Além da idade avançada, os sintomas do Mal de Parkinson contribuem para agravar o quadro clínico do paciente, impactando em suas atividades de rotina. Dificuldade para caminhar, tremores e problemas de raciocínio costumam se intensificar com o passar dos anos, fazendo com que a pessoa precise de auxílio mesmo para realizar tarefas de rotina.
Além do paciente, as pessoas que estão à sua volta também são impactadas pelo agravamento da doença. Não é raro que filhos, netos, irmãos e irmãs tenham que assumir determinadas funções que impliquem em sair de casa ou realizar tarefas domésticas. O portador da doença se frustra com o fato de não ter controle absoluto sobre a coordenação motora, e pode demonstrar irritação e ansiedade.
Atenção: as informações apresentadas neste texto têm caráter informativo e não substituem a consulta a um profissional qualificado.
A paciência é a maior virtude do cuidador ou responsável por um idoso com Mal de Parkinson. É preciso compreender que mesmo as tarefas mais simples demandarão mais tempo por parte do paciente. Portanto, ao acompanhá-lo, certifique-se de dar ao portador da doença o tempo necessário para realizar qualquer atividade, sem apressá-lo ou criticá-lo pela demora.
Orientar o repouso é outro aspecto importante. Pessoas com Parkinson tendem a sentir um cansaço maior ao longo do dia, e isso deve ser respeitado. Contudo, há que se encontrar um equilíbrio entre repouso e sono, pois caso contrário corre-se o risco de que o idoso desenvolva um quadro de insônia, tendo muita dificuldade para dormir à noite.
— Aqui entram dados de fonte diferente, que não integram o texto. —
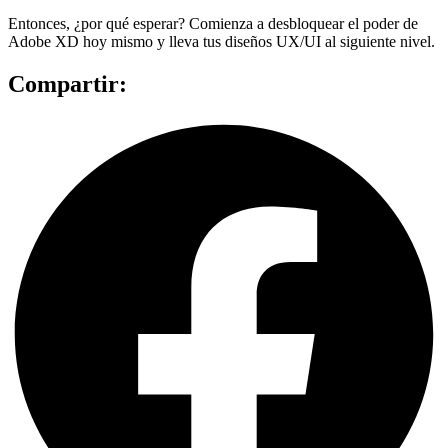
Entonces, ¿por qué esperar? Comienza a desbloquear el poder de
Adobe XD hoy mismo y lleva tus diseños UX/UI al siguiente nivel.
Compartir:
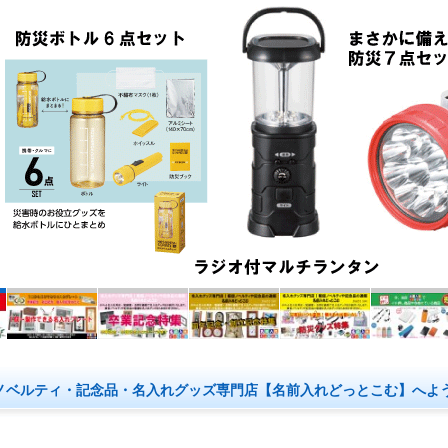
ノベルティ・記念品・名入れグッズ専門店【名前入れどっとこむ】へよ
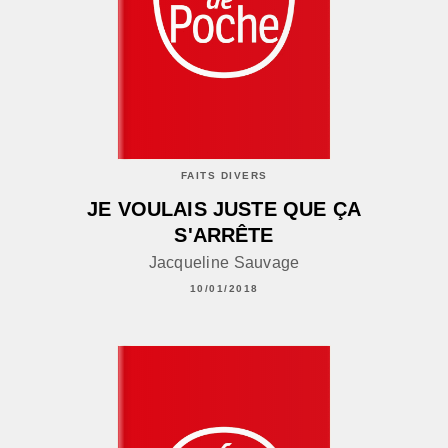
FAITS DIVERS
JE VOULAIS JUSTE QUE ÇA
S'ARRÊTE
Jacqueline Sauvage
10/01/2018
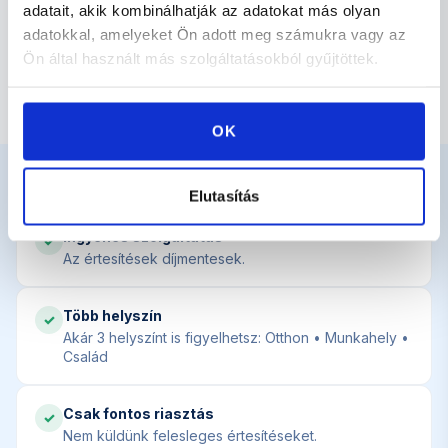
adatait, akik kombinálhatják az adatokat más olyan
adatokkal, amelyeket Ön adott meg számukra vagy az
Ön által használt más szolgáltatásokból gyűjtöttek.
Egyetlen vihar alatt több ezer autó sérül meg.
OK
Miért válaszd a Jégeső.hu-t?
Elutasítás
Ingyenes szolgáltatás
✓
Az értesítések díjmentesek.
Több helyszín
✓
Akár 3 helyszínt is figyelhetsz: Otthon • Munkahely •
Család
Csak fontos riasztás
✓
Nem küldünk felesleges értesítéseket.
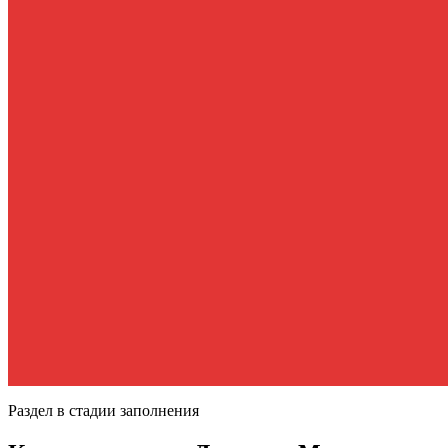
Раздел в стадии заполнения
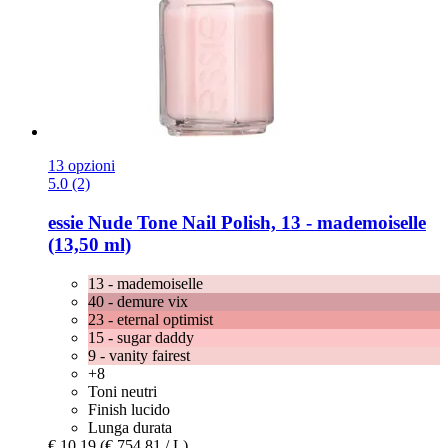
13 opzioni
5.0 (2)
essie
Nude Tone Nail Polish, 13 -​ mademoiselle
(13,50 ml)
13 - mademoiselle
40 - demure vix
23 - eternal optimist
15 - sugar daddy
9 - vanity fairest
+8
Toni neutri
Finish lucido
Lunga durata
€ 10,19
(€ 754,81 / L)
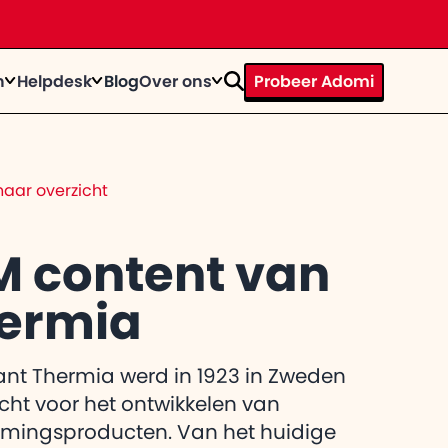
n
Helpdesk
Blog
Over ons
Probeer Adomi
rhaal
ystems door te tijd heen
op
n bij
aar overzicht
te knallen?
trainingen
act
egevens op een rij
M content van
ermia
el de
 gebruiker
itkomt
ant Thermia werd in 1923 in Zweden
cht voor het ontwikkelen van
mingsproducten. Van het huidige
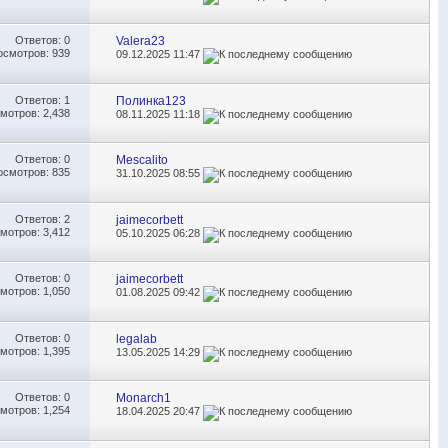
Ответов:
0
Valera23
осмотров: 939
09.12.2025
11:47
Ответов:
1
Полинка123
мотров: 2,438
08.11.2025
11:18
Ответов:
0
Mescalito
осмотров: 835
31.10.2025
08:55
Ответов:
2
jaimecorbett
мотров: 3,412
05.10.2025
06:28
Ответов:
0
jaimecorbett
мотров: 1,050
01.08.2025
09:42
Ответов:
0
legalab
мотров: 1,395
13.05.2025
14:29
Ответов:
0
Monarch1
мотров: 1,254
18.04.2025
20:47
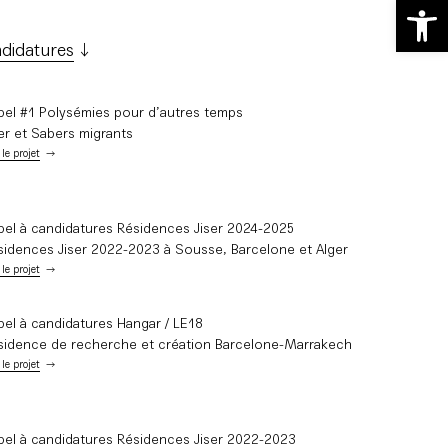
Ouvrir la 
didatures
pel #1 Polysémies pour d’autres temps
er et Sabers migrants
 le projet
pel à candidatures Résidences Jiser 2024-2025
sidences Jiser 2022-2023 à Sousse, Barcelone et Alger
 le projet
pel à candidatures Hangar / LE18
sidence de recherche et création Barcelone-Marrakech
 le projet
pel à candidatures Résidences Jiser 2022-2023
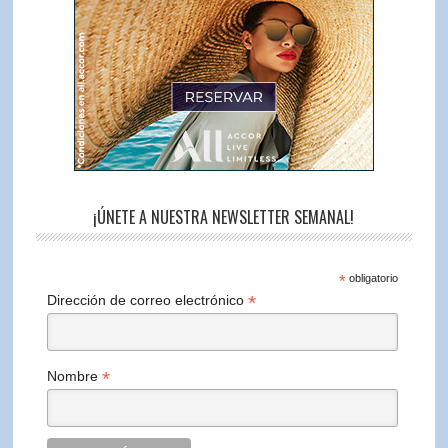
¡ÚNETE A NUESTRA NEWSLETTER SEMANAL!
*
obligatorio
*
Dirección de correo electrónico
*
Nombre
As limitações impostas pela doença podem requerer que a residência do idoso precise de algumas adaptações. Na cozinha, no banheiro e nos demais cômodos, os itens mais utilizados devem estar sempre acessíveis. Retirar tapetes escorregadios e adicionar corrimões ou barras de suporte em algumas áreas também é recomendável. O uso de uma bengala também é indicado para que a pessoa possa ter um ponto de apoio frequente.
No que diz respeito à alimentação, uma dieta equilibrada também é importante para evitar o excesso de perda de peso. Os sintomas da doença podem inibir o apetite ou dificultar a mastigação, por isso dê preferência para alimentos leves e de fácil preparo e ingestão. Estimular várias refeições ao dia é melhor do que centralizar toda a alimentação no almoço e no jantar.
Fique atento também ao acompanhamento médico necessário. O uso de medicamentos pode atenuar os sintomas da doença, mas é importante que os familiares ajudem o paciente a organizá-los de maneira que eles sejam tomados conforme a orientação. Uma caixa apropriada para os comprimidos com as indicações de horário de cada medicamento é o ideal.
Por último, mas não menos importante, aproveite para estabelecer um diálogo com o portador da doença. As limitações físicas podem causas abalos emocionais que levam à depressão. Ajudar o idoso a ver o mundo sob outro ponto de vista, envolvendo outros familiares nas atividades e trazendo-o para o convívio do dia a dia é fundamental para que ele mantenha a percepção de que, apesar das dificuldades, é possível levar uma vida saudável e feliz ao lado de pessoas queridas.